──────── Document segment ────────
Caring for and Healing the Earth

Farming

Caretaking by Letting the Animals do the Work

by David Schafer

(David Schafer and Alice Dobbs live on a farm near Jamesport, Missouri.)

So there you are – admiring that land which is so special to you. Thankful for the opportunity to be its caretaker. You want to do what is right, so where do you begin?

In the Caretaker class we learned after making a physical analysis of the land to ask Mother Earth what she wants for this piece of land. Four meditations were offered: the Eagle meditation, the Evolution meditation, the Water meditation, and a Wandering meditation to see the bigger picture.

 

The Evolution meditation Tom taught us was to stand in an area – preferably what we felt to be the spiritual "center" of an area – and observe a while. Then let a mist shroud us and ask the Creator what must be done. "Show me!" Then let the mist clear and observe the changes. Then you may want to ask what is the first step to take.
────────
> Requirements: Write out the passage from the land caretaking piece that opens with the words containing "(David Schafer and" and closes with "step to take.", without changing a word. Nothing in the listing is needed here.
──────── Source material ────────
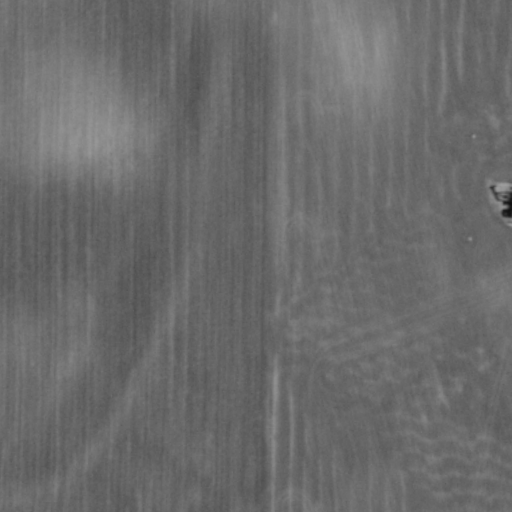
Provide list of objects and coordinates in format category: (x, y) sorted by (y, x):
crop: (251, 256)
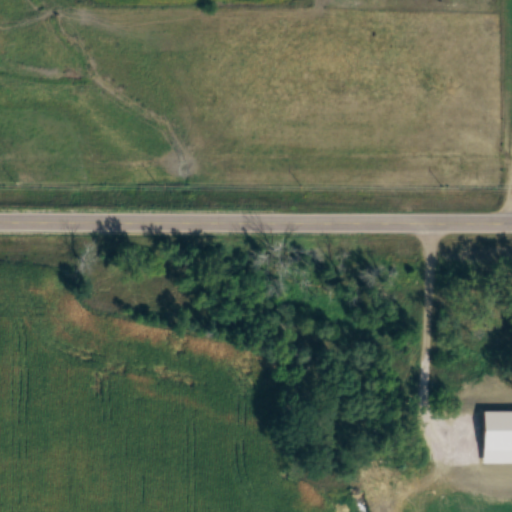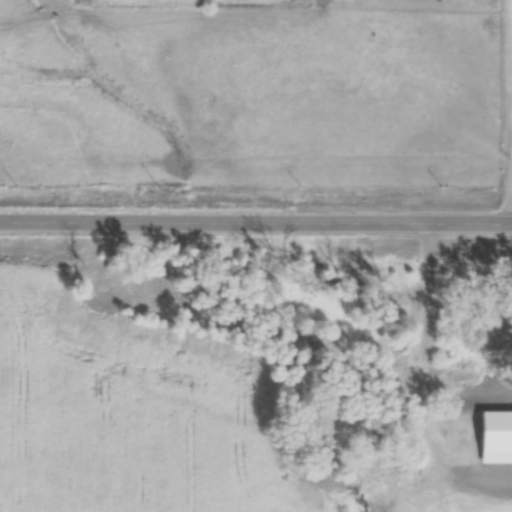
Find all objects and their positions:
road: (256, 217)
────────
> Solution for this task:
(David Schafer and Alice Dobbs live on a farm near Jamesport, Missouri.)

So there you are – admiring that land which is so special to you. Thankful for the opportunity to be its caretaker. You want to do what is right, so where do you begin?

In the Caretaker class we learned after making a physical analysis of the land to ask Mother Earth what she wants for this piece of land. Four meditations were offered: the Eagle meditation, the Evolution meditation, the Water meditation, and a Wandering meditation to see the bigger picture.

 

The Evolution meditation Tom taught us was to stand in an area – preferably what we felt to be the spiritual "center" of an area – and observe a while. Then let a mist shroud us and ask the Creator what must be done. "Show me!" Then let the mist clear and observe the changes. Then you may want to ask what is the first step to take.